I played and beat Firewatch over the weekend.  It’s very difficult to talk about without spoiling any part of it, so I won’t.  It’s a game that unapologetically tells its own story.  The dialogue is masterfully crafted and the chemistry between the characters is among the best I’ve come across in games.  It’s beyond gorgeous to look at, it doesn’t outstay its welcome, and it is strongly emotionally resonant.  I rank it just below Gone Home in terms of “first-person experience” -type games.  Well recommended and worth it at full price!

Monday, 6:30 pm – Albert

I’m really going back to the well (aka Steam backlog) to get me through my valley I’m feeling with “gaming”. Somehow, I am trying all these games that I bought on the Winter Steam Sale and I am not feeling the pull into each game I play. Granted, I’ve been giving each game around 20 mins to 1 hour before I decide to go to the next game or delete it off my computer all together. I feel like that time is adequate but what do you guys think? What is the minimum amount of game time you give a game before writing it off?

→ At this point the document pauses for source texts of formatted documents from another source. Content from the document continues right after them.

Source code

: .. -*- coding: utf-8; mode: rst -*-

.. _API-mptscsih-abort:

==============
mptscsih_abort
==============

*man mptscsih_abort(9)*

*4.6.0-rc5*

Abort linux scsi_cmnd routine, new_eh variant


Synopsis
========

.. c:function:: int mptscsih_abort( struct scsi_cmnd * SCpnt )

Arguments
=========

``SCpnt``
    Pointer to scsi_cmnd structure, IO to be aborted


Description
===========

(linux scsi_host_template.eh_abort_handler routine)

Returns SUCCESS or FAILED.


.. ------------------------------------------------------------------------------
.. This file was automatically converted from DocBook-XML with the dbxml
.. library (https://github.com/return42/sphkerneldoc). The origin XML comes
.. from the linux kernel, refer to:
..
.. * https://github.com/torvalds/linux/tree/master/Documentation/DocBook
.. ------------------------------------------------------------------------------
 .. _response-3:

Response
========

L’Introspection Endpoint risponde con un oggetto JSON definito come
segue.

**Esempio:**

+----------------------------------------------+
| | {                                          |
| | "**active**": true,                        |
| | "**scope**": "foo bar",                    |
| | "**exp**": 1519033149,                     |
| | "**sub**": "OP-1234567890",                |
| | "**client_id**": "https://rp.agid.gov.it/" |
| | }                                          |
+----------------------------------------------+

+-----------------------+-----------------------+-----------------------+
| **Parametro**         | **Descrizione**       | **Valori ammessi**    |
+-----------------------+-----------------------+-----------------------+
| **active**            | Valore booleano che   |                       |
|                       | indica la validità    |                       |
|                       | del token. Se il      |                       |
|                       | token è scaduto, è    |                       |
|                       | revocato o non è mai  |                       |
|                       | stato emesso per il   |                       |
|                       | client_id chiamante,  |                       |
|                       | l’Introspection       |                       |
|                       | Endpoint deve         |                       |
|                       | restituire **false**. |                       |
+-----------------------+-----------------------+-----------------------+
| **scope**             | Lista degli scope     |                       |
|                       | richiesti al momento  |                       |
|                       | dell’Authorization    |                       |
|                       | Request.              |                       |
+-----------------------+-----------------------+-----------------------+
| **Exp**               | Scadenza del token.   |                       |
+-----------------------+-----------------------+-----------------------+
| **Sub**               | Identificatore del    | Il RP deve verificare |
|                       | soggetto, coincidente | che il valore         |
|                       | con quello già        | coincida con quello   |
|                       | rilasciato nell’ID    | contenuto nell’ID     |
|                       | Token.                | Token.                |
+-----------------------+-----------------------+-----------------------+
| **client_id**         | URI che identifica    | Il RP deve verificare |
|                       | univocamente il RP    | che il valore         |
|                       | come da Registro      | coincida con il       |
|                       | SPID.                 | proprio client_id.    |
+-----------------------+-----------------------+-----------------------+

I finished X-Com 2. The last mission took me 2.5 hours with several reloads. I was playing on Veteran which I believe is only the second level – it’s Normal. The game has a lot of awesome features and fixes. The geoscape is redone so instead of intercepting UFOs, you’re flying your own ship from place to place making contact with people. The new classes of the Ranger and the revamp of classes, especially the Psi-soldiers is a great addition. The building meta-game got an update as well, although I did not feel it was overly open but more linear in scope. Regardless I still came away from the game with a feeling of disappointment rather then the burning desire to jump right back in like I did ala X-Com: EU or EW. Strange. I can’t really put the words together to describe why I am so over the game already. I played XC:EU through 5 times and beat it every time. I went through specifically to gather achievements… and yet with XC2 I cannot even find myself wanting to explore the robust and awesome Steam Workshop content. Perhaps it is a personal time period I am in where I cannot find the time or energy to reengage myself with the game at the time. It’s a good game… so why am I disappointed?

Far Cry Primal had looked interesting when I first discovered it through a trailer. However, seems to be like much more of the same and that seems to be echoed in Jeff (from GB)’s review. The tired “basics” and “design” of Far Cry, Assassin’s Creed, CODs, etc are waning heavily on me. Perhaps it is too much to ask for more creative or evolving game mechanics but the constant cookie-cutter templates are not appealing to me. I cannot have steak for every meal no matter how delicious that is. For my tribal gameplay, I’ll be looking forward to Horizon Zero Dawn. Let’s hope it renews my (apparently dreary) faith in gaming.

Monday, 12:05 pm – Ricky

Gaming: What is it? How do I get more of it? I’ll actually maybe have some time tonight! Far Cry Primal is gonna be wayyyyyy back in the backlog though, despite how much I enjoyed Far Cry 4. I’m already FPSing with Fallout 4, and I have Wolfenstein: New Order I want to play after that. I hope it reviews well at least!